=== Aim ===
Can you render the lines of the rows below as a Markdown table with the columns "Line" and "Text," numbering each line and leaving out blank lines and the pictures?

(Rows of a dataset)
§ §
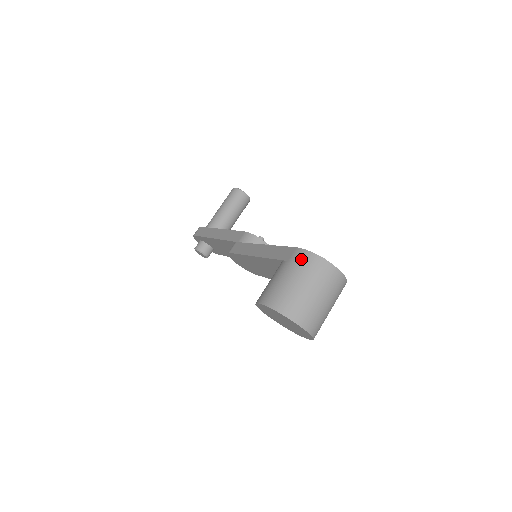
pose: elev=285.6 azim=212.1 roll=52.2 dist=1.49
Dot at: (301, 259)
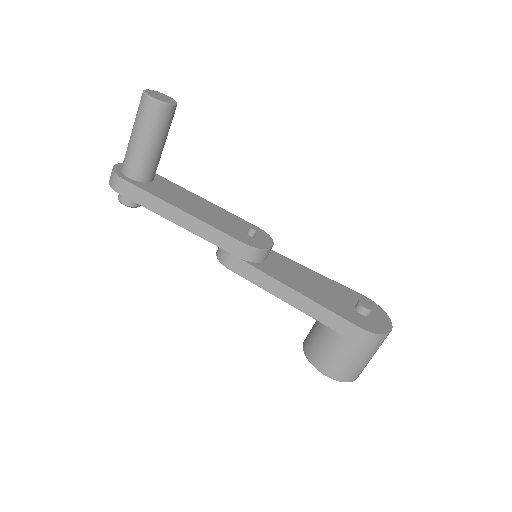
Dot at: (366, 341)
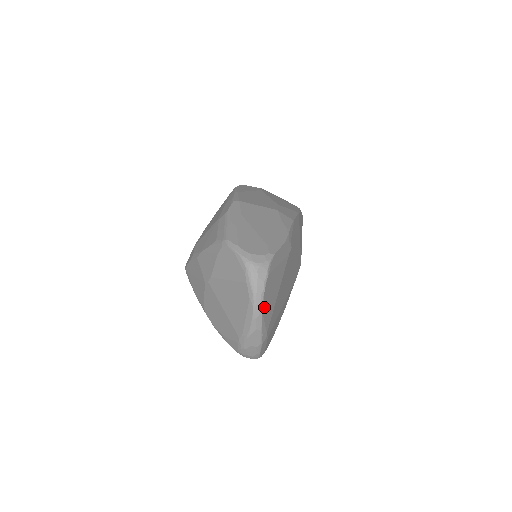
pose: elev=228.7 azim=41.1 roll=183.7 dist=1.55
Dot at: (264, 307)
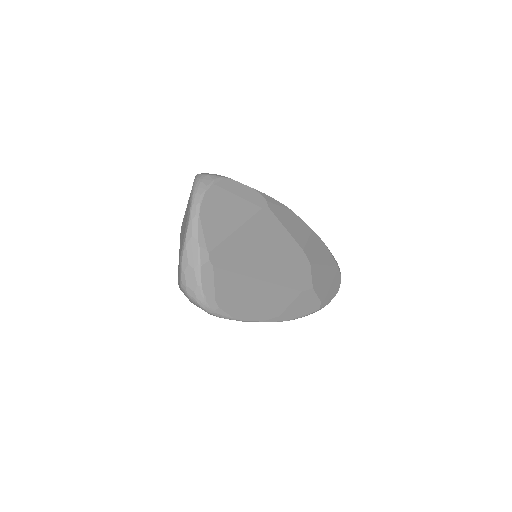
Dot at: (203, 213)
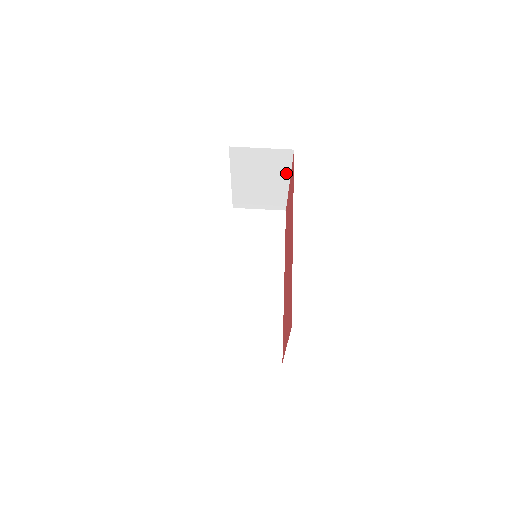
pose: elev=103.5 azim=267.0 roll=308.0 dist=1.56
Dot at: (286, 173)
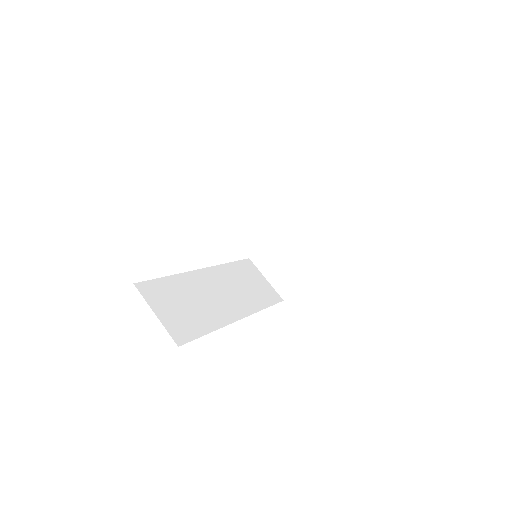
Dot at: (324, 255)
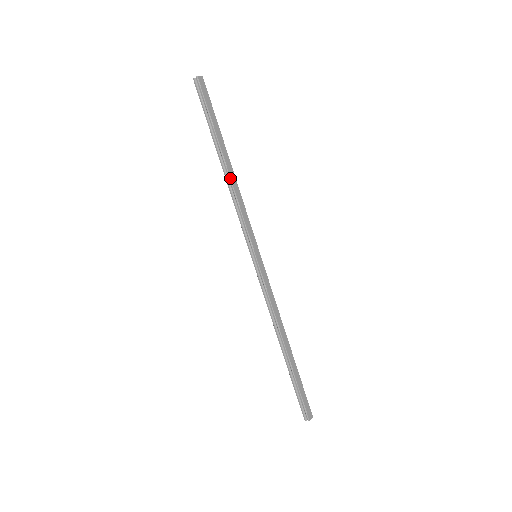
§ §
=== Reply to the task ===
| Line | Text |
|---|---|
| 1 | pose: elev=285.6 azim=212.1 roll=52.2 dist=1.49 |
| 2 | Dot at: (301, 259) |
| 3 | Dot at: (366, 341) |
| 4 | pose: elev=228.7 azim=41.1 roll=183.7 dist=1.55 |
| 5 | Dot at: (264, 307) |
| 6 | Dot at: (203, 213) |
| 7 | pose: elev=103.5 azim=267.0 roll=308.0 dist=1.56 |
| 8 | Dot at: (286, 173) |
| 9 | Dot at: (324, 255) |